Task inputs >>
*** Block opens ***
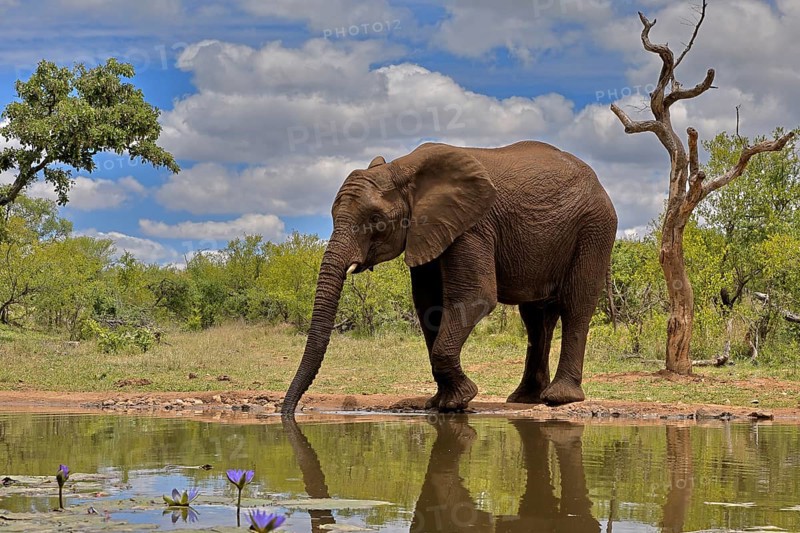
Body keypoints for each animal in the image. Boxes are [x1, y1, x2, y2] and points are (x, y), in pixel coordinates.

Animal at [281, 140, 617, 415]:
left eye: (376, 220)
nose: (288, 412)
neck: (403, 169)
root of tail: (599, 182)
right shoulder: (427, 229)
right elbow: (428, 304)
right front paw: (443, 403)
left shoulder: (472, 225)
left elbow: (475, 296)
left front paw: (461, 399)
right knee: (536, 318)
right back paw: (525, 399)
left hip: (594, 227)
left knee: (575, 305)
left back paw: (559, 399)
*** Block closes ***
*** Block opens ***
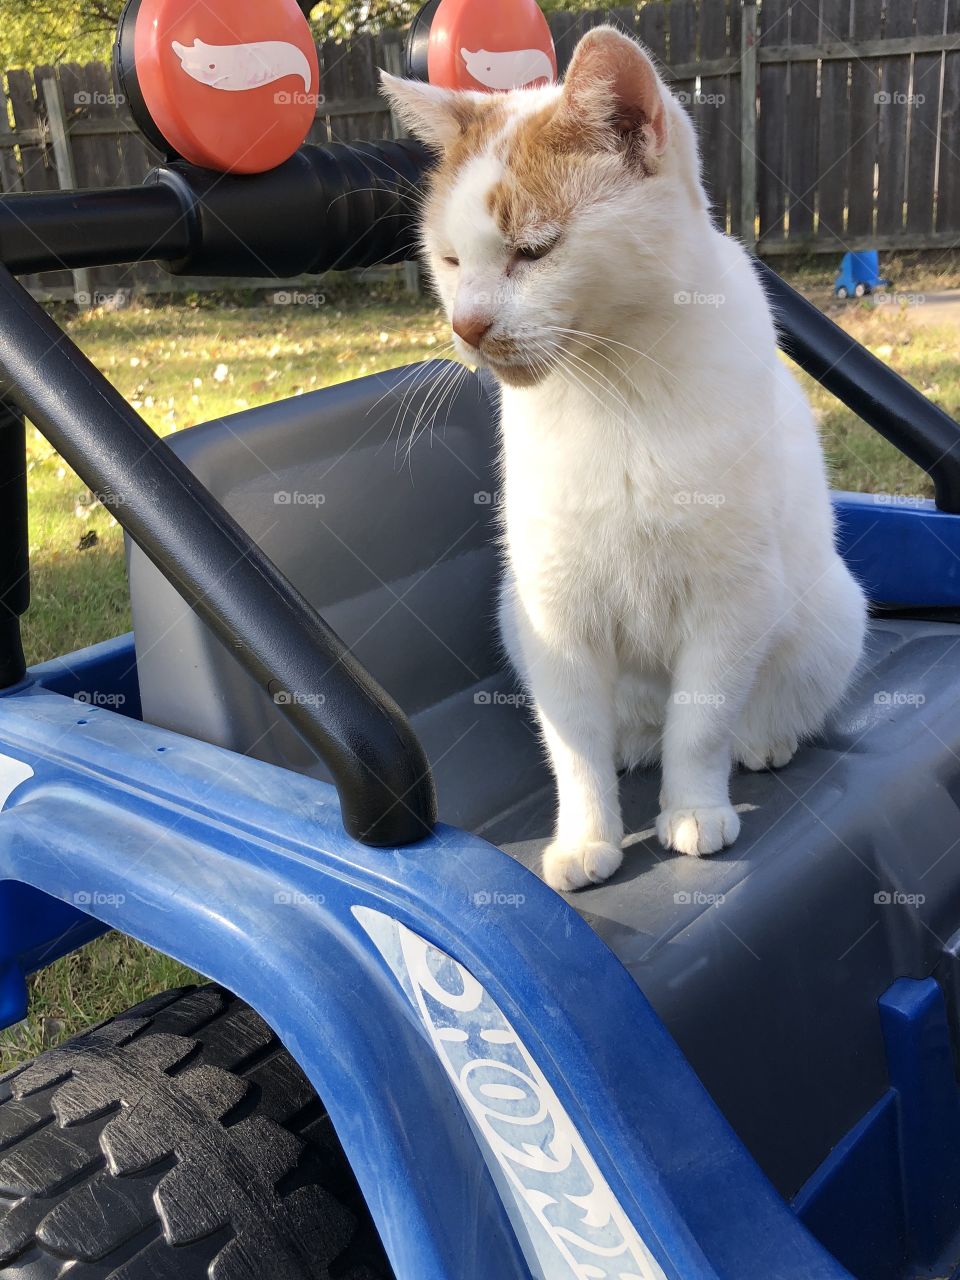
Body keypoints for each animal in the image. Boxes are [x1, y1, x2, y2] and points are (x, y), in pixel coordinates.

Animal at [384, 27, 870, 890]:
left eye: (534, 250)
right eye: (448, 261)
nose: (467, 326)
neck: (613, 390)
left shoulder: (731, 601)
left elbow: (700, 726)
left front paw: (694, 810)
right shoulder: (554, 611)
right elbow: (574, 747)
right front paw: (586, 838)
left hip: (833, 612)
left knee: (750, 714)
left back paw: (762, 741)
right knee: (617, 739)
*** Block closes ***
To do >>
The entries above hold a line with "right front paw: (443, 403)" and a later line with "left back paw: (559, 399)". Write out exactly those lines and all lines between, nothing more.

Response >>
right front paw: (443, 403)
left shoulder: (472, 225)
left elbow: (475, 296)
left front paw: (461, 399)
right knee: (536, 318)
right back paw: (525, 399)
left hip: (594, 227)
left knee: (575, 305)
left back paw: (559, 399)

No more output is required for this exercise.